Under Dodd-Frank, the regulators are required to review living wills every year. If the regulators determine the wills are not credible, they must give banks a year to fix them. After that, regulators are authorized to go as far as requiring asset sales and other steps in order to ensure an institution is capable of failing without taking down the broader economy.
But so far, regulators have stopped short of saying the plans aren't credible. The Federal Deposit Insurance Corp. and Fed last publicly evaluated the plans in 2014. Though the agencies sharply criticized the plans, the Fed refused to declare them as not credible. An evaluation of the 2015 living-will submissions is expected soon.
"What can we do about this?" Waters said. "It is time that we understand that we have given a lot of opportunities to the banks to get it right, and they haven't done that."

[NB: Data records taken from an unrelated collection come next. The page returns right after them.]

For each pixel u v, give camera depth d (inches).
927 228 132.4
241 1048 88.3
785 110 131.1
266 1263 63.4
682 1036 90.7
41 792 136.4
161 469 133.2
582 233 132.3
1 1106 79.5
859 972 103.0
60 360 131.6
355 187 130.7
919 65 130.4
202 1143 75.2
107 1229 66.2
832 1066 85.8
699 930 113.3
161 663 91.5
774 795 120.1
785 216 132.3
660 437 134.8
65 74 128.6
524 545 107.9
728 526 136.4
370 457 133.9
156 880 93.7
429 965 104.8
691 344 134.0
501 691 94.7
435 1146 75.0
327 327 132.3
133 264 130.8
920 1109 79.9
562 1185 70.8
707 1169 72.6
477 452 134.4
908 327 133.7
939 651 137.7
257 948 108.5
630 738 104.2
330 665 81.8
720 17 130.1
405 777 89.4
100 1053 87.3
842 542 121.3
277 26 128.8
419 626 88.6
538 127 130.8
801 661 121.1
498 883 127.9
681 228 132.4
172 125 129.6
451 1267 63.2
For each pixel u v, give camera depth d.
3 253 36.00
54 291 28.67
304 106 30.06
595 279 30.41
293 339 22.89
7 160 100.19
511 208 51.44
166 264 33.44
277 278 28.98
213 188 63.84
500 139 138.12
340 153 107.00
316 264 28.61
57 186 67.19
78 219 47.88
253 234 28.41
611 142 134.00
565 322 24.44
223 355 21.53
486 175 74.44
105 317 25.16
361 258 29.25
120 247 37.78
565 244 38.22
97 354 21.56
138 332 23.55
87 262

Rep. Brad Sherman, D-Calif., said "too big to fail should be too big to exist" and accused regulators of going light on bankers responsible for the crisis.
The Justice Department "won't put anybody in jail," Sherman told Yellen. "The solution is [to] use your power under FSOC to break them up."
But Yellen said breaking up the banks isn't necessary.
"We are using our power to make sure that a systemically important institution could fail and it would not have systemic consequences for the country," she said. "We have done many things to diminish the odds that they would fail."
Rep. Randy Neugebauer R-Tex., said the Fed's supervision of banks is interfering with its mandate to increase employment, arguing that regulatory burdens are hampering financial institutions.
"You have this huge regulatory structure" that is "killing jobs," Neugebauer said.
He added that the Fed should do a cost-benefit analysis to determine whether regulations put in place to keep the system safe are coming at a detriment to the economy.
"It is appropriate to evaluate how the system is working and we do that on an ongoing process," Yellen said, but she added that Dodd-Frank still hasn't been fully implemented.
Rep. Patrick McHenry, R-N.C., also said the Fed might be overstepping when examiners demand to be part of bank board meetings, but Yellen disagreed.
"I am not certain that it is inappropriate," she said.
Negative Interest Rates
Several lawmakers asked if the Fed could implement negative interest rates, a policy that both the European Central Bank and the Bank of Japan have pursued to stimulate the economy further, but Yellen said she was not sure if the Fed could do so legally.
"I would say that remains a question that we still would need to investigate more thoroughly," Yellen said. She added that the Federal Open Market Committee considered it in 2010 but that "we didn't fully look at the legal issues around that."